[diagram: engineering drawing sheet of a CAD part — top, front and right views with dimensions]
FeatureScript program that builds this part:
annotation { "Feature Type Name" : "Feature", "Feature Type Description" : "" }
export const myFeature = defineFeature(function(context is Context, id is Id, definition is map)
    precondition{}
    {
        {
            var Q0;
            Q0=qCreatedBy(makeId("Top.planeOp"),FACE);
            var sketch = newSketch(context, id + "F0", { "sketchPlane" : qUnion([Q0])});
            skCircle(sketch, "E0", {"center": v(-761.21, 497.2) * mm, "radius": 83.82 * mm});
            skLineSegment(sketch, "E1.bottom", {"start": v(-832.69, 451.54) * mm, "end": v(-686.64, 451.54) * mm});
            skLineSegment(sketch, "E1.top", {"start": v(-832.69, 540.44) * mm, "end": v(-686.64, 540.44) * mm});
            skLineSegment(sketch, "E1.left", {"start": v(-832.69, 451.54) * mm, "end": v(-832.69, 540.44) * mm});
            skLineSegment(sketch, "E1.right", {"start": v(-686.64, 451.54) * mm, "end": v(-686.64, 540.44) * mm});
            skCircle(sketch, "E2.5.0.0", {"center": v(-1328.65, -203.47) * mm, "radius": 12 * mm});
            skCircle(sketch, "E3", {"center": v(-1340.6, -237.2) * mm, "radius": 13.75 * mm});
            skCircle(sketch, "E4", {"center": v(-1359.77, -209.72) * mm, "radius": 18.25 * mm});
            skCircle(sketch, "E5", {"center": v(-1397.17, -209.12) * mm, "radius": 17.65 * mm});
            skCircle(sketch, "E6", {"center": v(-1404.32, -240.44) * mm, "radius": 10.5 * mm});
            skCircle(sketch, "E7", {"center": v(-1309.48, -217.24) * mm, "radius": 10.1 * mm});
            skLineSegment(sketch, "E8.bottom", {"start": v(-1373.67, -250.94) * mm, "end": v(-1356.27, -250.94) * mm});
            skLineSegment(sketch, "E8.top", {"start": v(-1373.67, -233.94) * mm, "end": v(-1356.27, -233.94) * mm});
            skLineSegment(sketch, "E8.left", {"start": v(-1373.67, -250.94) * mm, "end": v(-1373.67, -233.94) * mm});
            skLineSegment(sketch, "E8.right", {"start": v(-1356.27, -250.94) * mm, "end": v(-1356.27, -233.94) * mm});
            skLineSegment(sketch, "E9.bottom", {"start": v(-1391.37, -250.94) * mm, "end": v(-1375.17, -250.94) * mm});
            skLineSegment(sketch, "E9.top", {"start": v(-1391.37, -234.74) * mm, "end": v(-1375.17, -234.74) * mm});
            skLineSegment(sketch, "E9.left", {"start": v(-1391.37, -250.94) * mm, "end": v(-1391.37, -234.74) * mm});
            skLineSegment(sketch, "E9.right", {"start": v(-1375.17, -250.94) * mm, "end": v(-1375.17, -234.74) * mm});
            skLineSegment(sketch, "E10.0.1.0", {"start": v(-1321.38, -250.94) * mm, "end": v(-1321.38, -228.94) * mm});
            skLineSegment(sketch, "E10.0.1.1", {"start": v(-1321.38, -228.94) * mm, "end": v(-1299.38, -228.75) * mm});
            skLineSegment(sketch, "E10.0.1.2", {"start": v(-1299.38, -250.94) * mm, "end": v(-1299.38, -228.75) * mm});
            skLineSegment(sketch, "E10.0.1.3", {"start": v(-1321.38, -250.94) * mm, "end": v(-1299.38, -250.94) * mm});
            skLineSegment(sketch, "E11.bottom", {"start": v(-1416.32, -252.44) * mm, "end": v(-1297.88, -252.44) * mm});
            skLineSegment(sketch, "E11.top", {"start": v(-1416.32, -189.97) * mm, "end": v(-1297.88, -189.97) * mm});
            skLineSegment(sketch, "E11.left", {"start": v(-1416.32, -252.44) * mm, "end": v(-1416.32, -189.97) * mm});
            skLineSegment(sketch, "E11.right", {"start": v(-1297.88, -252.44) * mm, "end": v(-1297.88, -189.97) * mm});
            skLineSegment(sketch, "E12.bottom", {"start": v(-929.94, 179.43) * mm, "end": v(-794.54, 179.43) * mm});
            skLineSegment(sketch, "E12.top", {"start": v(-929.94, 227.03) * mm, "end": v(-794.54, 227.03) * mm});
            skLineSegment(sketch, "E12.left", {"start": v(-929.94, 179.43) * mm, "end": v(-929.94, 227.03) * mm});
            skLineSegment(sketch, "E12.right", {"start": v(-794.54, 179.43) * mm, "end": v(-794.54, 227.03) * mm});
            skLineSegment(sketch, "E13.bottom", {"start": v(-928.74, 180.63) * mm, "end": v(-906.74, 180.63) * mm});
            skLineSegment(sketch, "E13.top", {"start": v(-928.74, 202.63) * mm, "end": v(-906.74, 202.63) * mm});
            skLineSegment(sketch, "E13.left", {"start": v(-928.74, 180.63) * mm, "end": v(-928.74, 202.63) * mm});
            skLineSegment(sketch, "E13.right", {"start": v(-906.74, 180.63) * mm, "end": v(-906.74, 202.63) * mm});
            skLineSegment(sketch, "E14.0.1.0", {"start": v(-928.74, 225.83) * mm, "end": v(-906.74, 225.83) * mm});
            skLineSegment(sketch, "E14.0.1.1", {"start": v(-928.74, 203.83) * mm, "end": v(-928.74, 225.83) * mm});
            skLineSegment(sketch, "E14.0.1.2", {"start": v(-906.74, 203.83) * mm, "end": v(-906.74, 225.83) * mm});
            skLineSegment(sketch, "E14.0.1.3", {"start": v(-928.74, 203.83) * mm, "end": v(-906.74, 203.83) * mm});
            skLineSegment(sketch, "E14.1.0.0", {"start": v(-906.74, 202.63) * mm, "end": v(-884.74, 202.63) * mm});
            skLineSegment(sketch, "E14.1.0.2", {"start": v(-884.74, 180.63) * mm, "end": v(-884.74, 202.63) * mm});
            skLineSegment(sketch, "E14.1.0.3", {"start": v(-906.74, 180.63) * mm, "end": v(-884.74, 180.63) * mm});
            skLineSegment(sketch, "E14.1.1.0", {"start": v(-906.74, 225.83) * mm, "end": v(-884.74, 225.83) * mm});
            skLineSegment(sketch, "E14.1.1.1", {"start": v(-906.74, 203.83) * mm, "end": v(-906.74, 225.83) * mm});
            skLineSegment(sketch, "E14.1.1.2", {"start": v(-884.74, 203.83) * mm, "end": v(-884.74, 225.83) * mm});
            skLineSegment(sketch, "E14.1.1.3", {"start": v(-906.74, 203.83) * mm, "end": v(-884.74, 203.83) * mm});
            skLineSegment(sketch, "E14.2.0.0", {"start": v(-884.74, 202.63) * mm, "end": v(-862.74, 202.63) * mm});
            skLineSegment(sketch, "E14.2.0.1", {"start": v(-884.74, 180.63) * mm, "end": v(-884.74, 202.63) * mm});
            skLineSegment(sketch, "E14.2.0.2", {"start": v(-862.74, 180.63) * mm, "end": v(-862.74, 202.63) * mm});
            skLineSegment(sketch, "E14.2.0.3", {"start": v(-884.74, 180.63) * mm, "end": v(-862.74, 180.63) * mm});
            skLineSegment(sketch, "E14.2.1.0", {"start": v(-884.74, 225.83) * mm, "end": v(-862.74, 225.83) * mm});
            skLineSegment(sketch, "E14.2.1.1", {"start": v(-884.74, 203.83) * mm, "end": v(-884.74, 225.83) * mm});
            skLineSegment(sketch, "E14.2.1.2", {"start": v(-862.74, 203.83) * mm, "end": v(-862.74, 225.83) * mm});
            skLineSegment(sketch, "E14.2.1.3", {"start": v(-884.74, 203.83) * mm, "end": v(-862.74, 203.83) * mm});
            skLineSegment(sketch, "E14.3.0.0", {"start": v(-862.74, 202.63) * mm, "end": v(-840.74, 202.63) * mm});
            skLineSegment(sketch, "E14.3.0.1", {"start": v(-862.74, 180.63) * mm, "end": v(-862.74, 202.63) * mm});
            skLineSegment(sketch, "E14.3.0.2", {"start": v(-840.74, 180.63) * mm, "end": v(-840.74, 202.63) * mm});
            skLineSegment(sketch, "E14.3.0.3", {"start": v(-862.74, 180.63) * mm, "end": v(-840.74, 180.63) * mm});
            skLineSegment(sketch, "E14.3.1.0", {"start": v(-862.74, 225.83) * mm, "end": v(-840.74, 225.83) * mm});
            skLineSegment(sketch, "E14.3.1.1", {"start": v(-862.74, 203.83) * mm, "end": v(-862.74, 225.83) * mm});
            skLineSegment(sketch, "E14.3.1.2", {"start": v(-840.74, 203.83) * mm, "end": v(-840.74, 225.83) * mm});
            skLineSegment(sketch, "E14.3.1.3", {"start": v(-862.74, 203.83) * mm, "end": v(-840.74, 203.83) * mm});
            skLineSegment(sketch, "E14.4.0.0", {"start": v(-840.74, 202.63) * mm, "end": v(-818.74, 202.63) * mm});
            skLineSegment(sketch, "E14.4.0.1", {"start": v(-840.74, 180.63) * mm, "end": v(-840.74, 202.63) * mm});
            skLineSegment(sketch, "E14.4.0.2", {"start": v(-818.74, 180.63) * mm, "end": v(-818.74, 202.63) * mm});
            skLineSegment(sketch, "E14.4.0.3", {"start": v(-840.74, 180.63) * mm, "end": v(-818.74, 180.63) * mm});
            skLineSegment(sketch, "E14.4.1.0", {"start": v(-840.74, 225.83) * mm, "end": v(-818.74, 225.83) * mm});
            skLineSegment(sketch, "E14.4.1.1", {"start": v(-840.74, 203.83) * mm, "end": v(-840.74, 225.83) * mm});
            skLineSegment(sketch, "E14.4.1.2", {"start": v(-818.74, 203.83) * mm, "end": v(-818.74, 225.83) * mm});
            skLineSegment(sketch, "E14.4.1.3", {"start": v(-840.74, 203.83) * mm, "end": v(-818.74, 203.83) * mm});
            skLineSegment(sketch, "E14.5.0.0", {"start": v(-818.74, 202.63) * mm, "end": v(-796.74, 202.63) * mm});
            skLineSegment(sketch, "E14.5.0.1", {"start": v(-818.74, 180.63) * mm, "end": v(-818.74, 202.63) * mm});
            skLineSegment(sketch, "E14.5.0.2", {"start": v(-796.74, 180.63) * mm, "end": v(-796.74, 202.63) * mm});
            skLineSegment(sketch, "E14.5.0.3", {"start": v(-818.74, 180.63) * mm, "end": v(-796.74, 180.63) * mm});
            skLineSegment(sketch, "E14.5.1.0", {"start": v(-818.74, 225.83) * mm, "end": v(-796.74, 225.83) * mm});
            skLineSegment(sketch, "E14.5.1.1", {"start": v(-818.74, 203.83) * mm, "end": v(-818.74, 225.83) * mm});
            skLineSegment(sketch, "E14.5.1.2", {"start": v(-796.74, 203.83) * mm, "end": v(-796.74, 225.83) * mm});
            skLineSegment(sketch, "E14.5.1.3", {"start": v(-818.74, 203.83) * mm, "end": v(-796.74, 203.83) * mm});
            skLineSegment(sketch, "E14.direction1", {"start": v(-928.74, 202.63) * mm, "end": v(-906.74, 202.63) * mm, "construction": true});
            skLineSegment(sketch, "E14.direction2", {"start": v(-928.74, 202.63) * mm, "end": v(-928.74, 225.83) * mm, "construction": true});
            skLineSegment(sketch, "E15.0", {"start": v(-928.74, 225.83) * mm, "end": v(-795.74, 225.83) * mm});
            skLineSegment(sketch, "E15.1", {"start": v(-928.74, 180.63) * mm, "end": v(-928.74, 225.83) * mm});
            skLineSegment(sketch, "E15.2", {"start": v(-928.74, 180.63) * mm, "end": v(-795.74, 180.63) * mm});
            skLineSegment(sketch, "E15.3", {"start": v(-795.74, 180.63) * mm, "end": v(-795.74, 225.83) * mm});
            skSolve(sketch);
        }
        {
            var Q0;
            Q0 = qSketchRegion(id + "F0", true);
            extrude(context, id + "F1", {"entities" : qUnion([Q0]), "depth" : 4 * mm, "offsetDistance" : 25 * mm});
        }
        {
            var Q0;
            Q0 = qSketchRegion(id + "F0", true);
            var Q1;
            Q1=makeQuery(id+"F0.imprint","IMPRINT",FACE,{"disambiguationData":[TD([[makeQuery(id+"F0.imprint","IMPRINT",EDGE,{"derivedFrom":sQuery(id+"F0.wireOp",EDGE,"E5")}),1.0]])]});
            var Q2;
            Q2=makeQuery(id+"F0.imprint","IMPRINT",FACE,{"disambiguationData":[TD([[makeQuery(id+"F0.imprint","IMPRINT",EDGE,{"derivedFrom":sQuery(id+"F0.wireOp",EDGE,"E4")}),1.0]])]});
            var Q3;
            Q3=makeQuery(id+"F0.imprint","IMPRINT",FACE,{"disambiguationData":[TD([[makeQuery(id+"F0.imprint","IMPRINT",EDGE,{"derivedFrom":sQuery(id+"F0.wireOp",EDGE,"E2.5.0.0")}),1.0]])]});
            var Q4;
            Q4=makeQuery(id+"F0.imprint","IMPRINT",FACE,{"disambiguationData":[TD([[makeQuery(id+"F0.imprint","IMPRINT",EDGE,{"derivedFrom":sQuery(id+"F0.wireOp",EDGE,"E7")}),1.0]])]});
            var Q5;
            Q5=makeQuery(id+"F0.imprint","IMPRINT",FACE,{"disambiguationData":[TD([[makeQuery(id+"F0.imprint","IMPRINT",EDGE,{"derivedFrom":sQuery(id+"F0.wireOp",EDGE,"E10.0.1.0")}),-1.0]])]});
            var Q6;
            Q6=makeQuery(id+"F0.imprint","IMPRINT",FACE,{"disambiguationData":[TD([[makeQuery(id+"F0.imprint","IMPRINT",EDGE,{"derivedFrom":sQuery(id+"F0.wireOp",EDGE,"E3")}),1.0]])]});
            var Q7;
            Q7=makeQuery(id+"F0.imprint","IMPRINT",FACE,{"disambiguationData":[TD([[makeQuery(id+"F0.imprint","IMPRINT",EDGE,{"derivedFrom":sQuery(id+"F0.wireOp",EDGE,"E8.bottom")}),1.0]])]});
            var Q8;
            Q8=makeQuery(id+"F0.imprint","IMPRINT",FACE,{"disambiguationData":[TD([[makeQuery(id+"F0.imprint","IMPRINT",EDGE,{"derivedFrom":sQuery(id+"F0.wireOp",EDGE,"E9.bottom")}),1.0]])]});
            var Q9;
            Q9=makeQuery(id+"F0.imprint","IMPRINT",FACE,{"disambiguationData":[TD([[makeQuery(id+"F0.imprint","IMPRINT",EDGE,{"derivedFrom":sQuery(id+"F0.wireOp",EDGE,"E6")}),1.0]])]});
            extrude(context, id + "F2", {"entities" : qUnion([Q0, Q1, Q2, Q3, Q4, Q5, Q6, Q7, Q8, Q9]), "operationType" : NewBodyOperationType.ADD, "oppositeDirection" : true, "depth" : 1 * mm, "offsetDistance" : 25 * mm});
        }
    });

** Your goal **
Copy the entries from their first line through the line containing "v(-1328.65, -203.47) *", including that line, and substitute "rad" for "radius" wherever it occurs. Leave everything else unchanged.

** Result for this task **
[diagram: engineering drawing sheet of a CAD part — top, front and right views with dimensions]
FeatureScript program that builds this part:
annotation { "Feature Type Name" : "Feature", "Feature Type Description" : "" }
export const myFeature = defineFeature(function(context is Context, id is Id, definition is map)
    precondition{}
    {
        {
            var Q0;
            Q0=qCreatedBy(makeId("Top.planeOp"),FACE);
            var sketch = newSketch(context, id + "F0", { "sketchPlane" : qUnion([Q0])});
            skCircle(sketch, "E0", {"center": v(-761.21, 497.2) * mm, "rad": 83.82 * mm});
            skLineSegment(sketch, "E1.bottom", {"start": v(-832.69, 451.54) * mm, "end": v(-686.64, 451.54) * mm});
            skLineSegment(sketch, "E1.top", {"start": v(-832.69, 540.44) * mm, "end": v(-686.64, 540.44) * mm});
            skLineSegment(sketch, "E1.left", {"start": v(-832.69, 451.54) * mm, "end": v(-832.69, 540.44) * mm});
            skLineSegment(sketch, "E1.right", {"start": v(-686.64, 451.54) * mm, "end": v(-686.64, 540.44) * mm});
            skCircle(sketch, "E2.5.0.0", {"center": v(-1328.65, -203.47) * mm, "rad": 12 * mm});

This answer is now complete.